The right lens for the right subject

Image by Mr. T in DC

A 300-400mm lens will allow you to focus in closely on an animal that is much further away – perhaps a leopard resting in a tree. Remember, the shorter the lens, the closer you will need to get to your subject for it to be full frame – a 100mm lens might not be the lens of choice when you’re photographing that crocodile then! The shorter lenses are particularly useful for taking images of animals in landscapes and habitats where you want to give a general impression of the area you are visiting, as they offer you great flexibility in how you compose your images. Many entry level DSLRs come with a twin lens kit with both these options.

Don’t forget the habitat

When shooting desert wildlife, it is a crime not to make the desert part of the picture. Try to visualise the scene before you take it; if your subject is walking, have the animal leading into the picture and try to use prominent natural features to frame the shot. Taking a wider view can also introduce mood and a sense of wilderness and can transform your image into a picture rather than a snapshot. The subject will need to be equal or brighter than the background, otherwise the image will not be balanced.

When photographing penguins, for instance, or perhaps a herd of wildebeest sweeping majestically across the Kenyan plains, a good-quality wide-angle lens is a must.
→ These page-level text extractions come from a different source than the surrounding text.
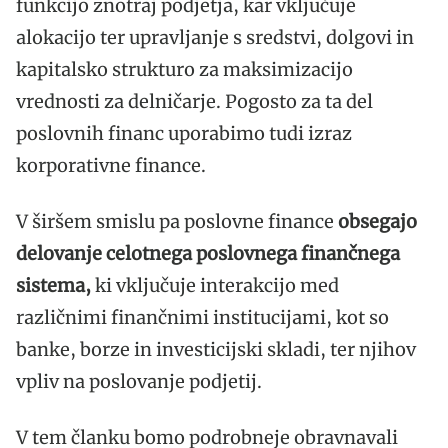
funkcijo znotraj podjetja, kar vključuje
alokacijo ter upravljanje s sredstvi, dolgovi in
kapitalsko strukturo za maksimizacijo
vrednosti za delničarje. Pogosto za ta del
poslovnih financ uporabimo tudi izraz
korporativne finance.
V širšem smislu pa poslovne finance
obsegajo
delovanje celotnega poslovnega finančnega
sistema,
ki vključuje interakcijo med
različnimi finančnimi institucijami, kot so
banke, borze in investicijski skladi, ter njihov
vpliv na poslovanje podjetij.
V tem članku bomo podrobneje obravnavali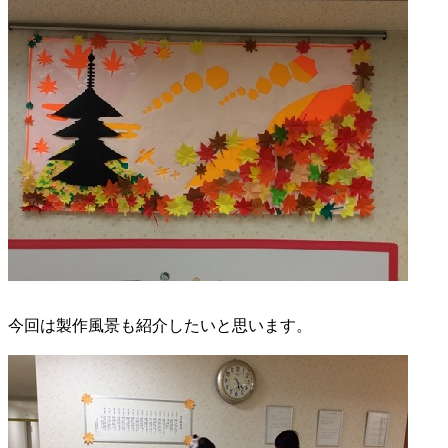
今回は製作風景も紹介したいと思います。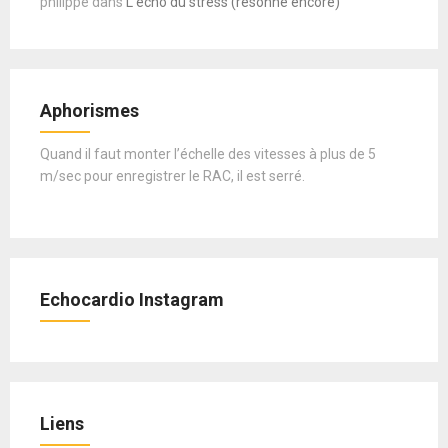
philippe
dans
L’écho du stress (résonne encore)
Aphorismes
Quand il faut monter l’échelle des vitesses à plus de 5
m/sec pour enregistrer le RAC, il est serré.
Echocardio Instagram
Liens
Try to choose one that doesn’t overlap with the zoom too much and isn’t too wide: a 24–70mm lens is a great combination and weighs virtually nothing.

Timing is everything

And in this case, it often means an early start. Animals are least active in the middle of the day, so if you want to avoid snooze shots, head out in the early morning or late in the afternoon when the light is also at its best.

Baby gibbons Crystal and Phi Phi

Rescued baby white-handed gibbons at the Gibbon Rehabilitation Centre, Phuket, Thailand

Portraits of animals do not differ too much to that of people. Try to shoot animals from the neck up and position it in the corner, framing their head in the centre. Maintaining a sharp focus on the eyes is imperative, otherwise the image will fail. Low light or cloudy days are better for shooting – in bright sunlight you will struggle to see the eyes. Don’t just go for the straight portrait; try to vary your photography to make the most of the light. Look at different angles for the sunrise. Backlit shots can work really well and you may get the ring-of-fire effect.

Get some handy extras

Give the person who thought of focal length extensions a medal for services to wildlife photography! These multiply the focal length of your lens by a factor of between 1.2x and 1.6x. This provides the equivalent of a longer lens, allowing you to get close to animals without physically having to do so and without spending any extra money. Purrrrrr…fect.